The Baltimore-based education company's net income for the three months that ended Dec. 31 was $19.6 million, or 37 cents per diluted share, compared with $10.9 million, or 22 cents a share, in the fourth quarter of 1997.
Earnings for the quarter beat the consensus of seven analysts surveyed by Zacks Investment Research by a penny.
Revenue for the quarter was $145 million, an increase of 49 percent, compared with revenue of $97.5 million in the corresponding quarter a year earlier.
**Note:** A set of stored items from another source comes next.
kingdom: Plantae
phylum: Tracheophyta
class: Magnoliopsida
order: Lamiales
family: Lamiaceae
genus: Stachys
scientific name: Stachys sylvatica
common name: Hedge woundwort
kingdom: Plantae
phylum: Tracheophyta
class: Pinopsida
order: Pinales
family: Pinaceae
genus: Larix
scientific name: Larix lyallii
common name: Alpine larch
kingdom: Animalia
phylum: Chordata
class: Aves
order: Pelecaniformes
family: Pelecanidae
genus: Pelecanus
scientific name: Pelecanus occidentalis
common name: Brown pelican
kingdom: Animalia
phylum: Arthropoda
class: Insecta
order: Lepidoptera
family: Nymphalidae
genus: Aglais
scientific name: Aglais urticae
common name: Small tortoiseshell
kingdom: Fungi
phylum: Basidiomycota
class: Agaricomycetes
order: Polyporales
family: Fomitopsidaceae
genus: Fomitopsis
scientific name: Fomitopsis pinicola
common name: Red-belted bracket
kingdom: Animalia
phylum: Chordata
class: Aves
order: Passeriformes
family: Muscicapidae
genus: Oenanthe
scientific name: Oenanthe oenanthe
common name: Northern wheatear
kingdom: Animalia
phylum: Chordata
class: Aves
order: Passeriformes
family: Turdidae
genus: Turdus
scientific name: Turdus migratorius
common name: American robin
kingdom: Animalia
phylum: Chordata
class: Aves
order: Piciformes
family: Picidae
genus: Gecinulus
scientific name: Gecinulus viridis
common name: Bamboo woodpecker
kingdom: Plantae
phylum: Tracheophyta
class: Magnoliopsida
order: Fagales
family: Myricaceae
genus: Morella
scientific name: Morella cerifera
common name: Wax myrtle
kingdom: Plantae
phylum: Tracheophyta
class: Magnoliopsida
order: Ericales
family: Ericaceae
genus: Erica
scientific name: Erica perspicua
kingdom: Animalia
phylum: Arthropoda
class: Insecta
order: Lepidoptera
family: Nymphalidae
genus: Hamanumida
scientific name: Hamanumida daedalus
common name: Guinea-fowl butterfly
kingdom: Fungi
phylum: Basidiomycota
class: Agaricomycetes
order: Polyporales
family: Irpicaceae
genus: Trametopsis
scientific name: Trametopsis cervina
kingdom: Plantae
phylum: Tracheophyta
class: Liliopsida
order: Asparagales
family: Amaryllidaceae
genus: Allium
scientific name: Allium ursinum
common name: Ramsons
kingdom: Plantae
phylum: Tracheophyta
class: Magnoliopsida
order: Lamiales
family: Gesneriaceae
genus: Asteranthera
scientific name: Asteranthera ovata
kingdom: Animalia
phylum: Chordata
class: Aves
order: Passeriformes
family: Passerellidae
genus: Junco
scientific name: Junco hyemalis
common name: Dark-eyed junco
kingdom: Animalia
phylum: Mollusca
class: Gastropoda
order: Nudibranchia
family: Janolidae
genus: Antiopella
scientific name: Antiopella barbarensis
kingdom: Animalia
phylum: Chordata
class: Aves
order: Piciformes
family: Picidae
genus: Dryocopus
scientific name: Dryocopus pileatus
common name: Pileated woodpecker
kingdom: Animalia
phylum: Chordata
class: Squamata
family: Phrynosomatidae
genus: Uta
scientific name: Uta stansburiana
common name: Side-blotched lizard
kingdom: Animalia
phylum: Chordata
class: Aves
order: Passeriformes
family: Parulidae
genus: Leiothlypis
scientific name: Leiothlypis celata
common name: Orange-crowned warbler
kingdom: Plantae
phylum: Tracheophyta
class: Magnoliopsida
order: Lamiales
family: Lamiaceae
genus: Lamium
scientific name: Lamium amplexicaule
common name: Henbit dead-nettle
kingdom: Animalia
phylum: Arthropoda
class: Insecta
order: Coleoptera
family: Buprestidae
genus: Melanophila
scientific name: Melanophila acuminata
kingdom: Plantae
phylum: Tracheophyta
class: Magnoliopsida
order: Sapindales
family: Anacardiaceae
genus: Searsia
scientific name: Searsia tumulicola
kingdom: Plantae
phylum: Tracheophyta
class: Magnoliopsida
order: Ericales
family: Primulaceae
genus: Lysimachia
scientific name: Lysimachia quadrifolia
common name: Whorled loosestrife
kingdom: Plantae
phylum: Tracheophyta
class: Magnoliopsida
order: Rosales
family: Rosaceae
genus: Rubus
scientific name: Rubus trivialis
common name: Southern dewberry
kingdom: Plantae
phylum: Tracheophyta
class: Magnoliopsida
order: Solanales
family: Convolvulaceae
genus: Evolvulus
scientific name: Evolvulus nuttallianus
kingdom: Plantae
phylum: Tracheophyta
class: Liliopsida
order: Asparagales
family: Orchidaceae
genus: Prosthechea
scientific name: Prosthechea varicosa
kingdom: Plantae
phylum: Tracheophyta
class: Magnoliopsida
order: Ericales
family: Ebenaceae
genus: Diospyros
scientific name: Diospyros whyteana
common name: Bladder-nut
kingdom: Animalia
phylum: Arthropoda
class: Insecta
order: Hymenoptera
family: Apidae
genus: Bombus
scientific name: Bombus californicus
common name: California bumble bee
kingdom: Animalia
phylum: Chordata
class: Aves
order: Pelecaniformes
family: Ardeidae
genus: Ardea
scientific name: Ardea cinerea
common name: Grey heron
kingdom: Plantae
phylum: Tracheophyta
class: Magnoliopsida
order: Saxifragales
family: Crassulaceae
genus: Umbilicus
The revenue increase is 38 percent excluding revenue from businesses acquired in 1998 and not included in 1997 results.
Sylvan shares closed yesterday at $34, down 25 cents.
B. Lee McGee, Sylvan's executive vice president and chief financial officer, attributed the record quarter to "strong management within each division."
"We are very diversified," he said. "We're in an industry that has the highest potential revenue and the largest market opportunities, and we pick and choose the right parts to be in."
The company has three divisions -- computer-based testing, learning centers, and contract educational services.
"Sylvan is running on all four cylinders," said Scott L. Soffen, an analyst at Legg Mason Inc. in Baltimore, who agrees with McGee that Sylvan has benefited from its diversification.
"The company is a conglomerate of education-related businesses, so there's no one thing that drives the company," Soffen said. "Fundamentally, education is becoming increasingly important in America, and Sylvan's services are becoming increasingly valued."
Each of Sylvan's business divisions contributed to the revenue growth for the fourth quarter, with the company's learning-center division leading the pack. Its revenue increased 58 percent to $20.7 million, from $13.1 million in the fourth quarter of 1997.
For the year, Sylvan's revenue increased 47 percent to $440.3 million. The increase is 32 percent excluding revenue from businesses acquired during 1998.
Net income for the year was $35.7 million, or 70 cents a diluted share, compared with $27.6 million, or 62 cents a diluted share, for 1997. If one-time costs and income were excluded from net income in 1997 and 1998, growth would have been 45 percent vs. the current 29 percent.